One solution that came to mind, in the editor I can use a composite container:
struct CompositeObject
{
vector<Base *pBase> parts;
};
But the editor does not need time optimization and can use dynamic_cast for parts to determine the exact type. In operate() I cannot use this solution.
So, is it possible to avoid using a dynamic_cast and type information to solve this problem? Or maybe I should use another architecture?
The real problem here is about what you are trying to achieve.
Do you want something like:
void operate(A-B& ) { operateA(); operateB(); }
// OR
void operate(A-B& ) { operateAB(); }
That is, do you want to apply an operation on each subcomponent (independently), or do you wish to be able to apply operations depending on the combination of components (much harder).
I'll take the first approach here.
1. Virtual ?
class Base { public: virtual void operate() = 0; };
class A: virtual public Base { public virtual void operate() = 0; };
void A::operate() { ++size; } // yes, it's possible to define a pure virtual
class obj1_t: public A, public B
{
public:
virtual void operate() { A::operate(); B::operate(); }
};
Some more work, for sure. Notably I don't like the repetition much. But that's one call to the _vtable, so it should be one of the fastest solution!
2. Composite Pattern
That would probably be the more natural thing here.

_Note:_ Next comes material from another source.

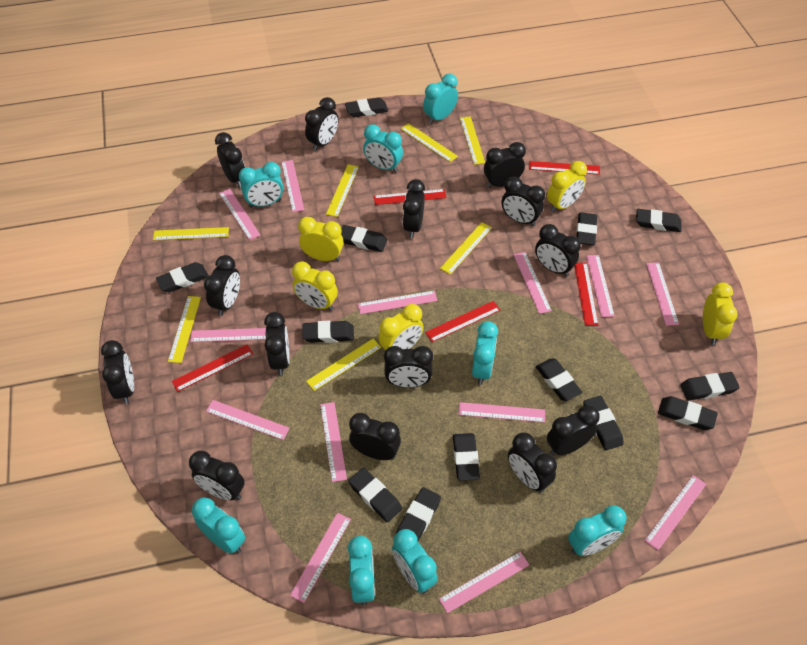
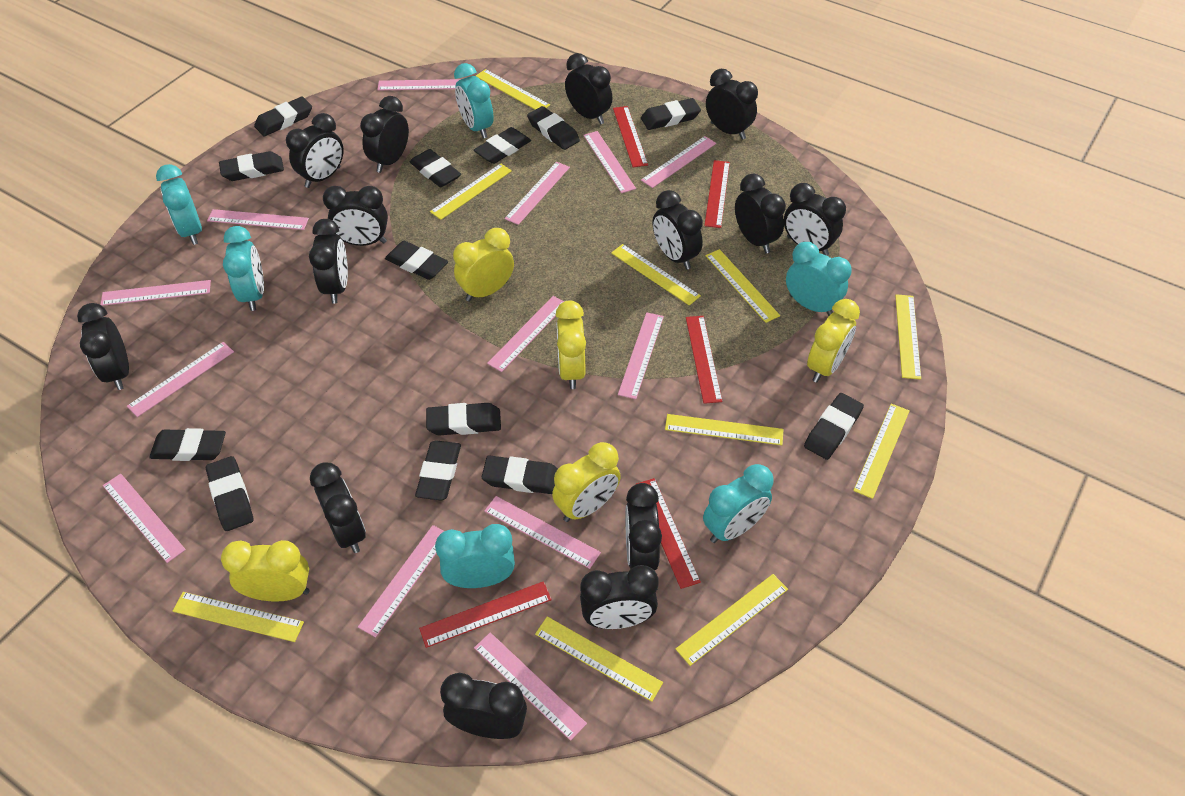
turquoise clock: [192,497,245,554] [239,162,283,208] [348,536,375,606] [363,124,403,173] [392,529,438,593] [423,74,458,124] [472,321,498,385] [568,505,627,556] = 8 -> [156,164,202,245] [223,226,264,311] [435,524,515,588] [454,63,494,139] [703,464,774,543] [786,242,852,316] = 6
yellow ruler: [153,227,229,240] [168,296,201,363] [306,339,381,391] [326,164,359,217] [401,123,458,162] [440,222,492,275] [460,116,485,165] = 7 -> [173,592,304,642] [430,163,512,220] [476,69,550,110] [535,616,663,702] [611,244,701,306] [665,414,784,445] [676,574,788,666] [706,249,780,323] [853,403,910,499] [895,294,921,380] = 10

Note that you can perfectly use a template version of the pattern in C++!
template <class T1, class T2, class T3>
class BaseT: public Base, private T1, private T2, private T3
{
public:
void operate() { T1::operate(); T2::operate(); T3::operate(); }
};
class obj1_t: public BaseT<A,B,C> {};
Advantages:
no more need to repeat yourself! write operate once and for all (baring variadic...)
only 1 virtual call, no more virtual inheritance, so even more efficient that before
A, B and C can be of arbitrary type, they should not inherit from Base at all
edit the operate method of A, B and C may be inlined now that it's not virtual
Disadvantage:
Some more work on the framework if you don't have access to variadic templates yet, but it's feasible within a couple dozen of lines.
First thing that comes to mind is asking what you really want to achieve... but then again the second thought is that you can use the visitor pattern. Runtime type information will implicitly be used to determine at what point in the hierarchy is the final overrider of the accept method, but you will not explicitly use that information (your code will not show any dynamic_cast, type_info, constants...)
Then again, my first thought comes back... since you are asking about the appropriateness of the architecture, what is it that you really want to achieve? --without knowledge of the problem you will only find generic answers as this one.
The usual object oriented way would be to have (pure) virtual functions in the base class that are called in operate() and that get overridden in the derived classes to execute code specific to that derived class.
Your problem is that you want to decide what to do based on more than one object's type. Virtual functions do this for one object (the one left of the . or ->) only. Doing so for more than one object is called multiple dispatch (for two objects it's also called double dispatch), and in C++ there's no built-in feature to deal with this.
Look at double dispatch, especially as done in the visitor pattern.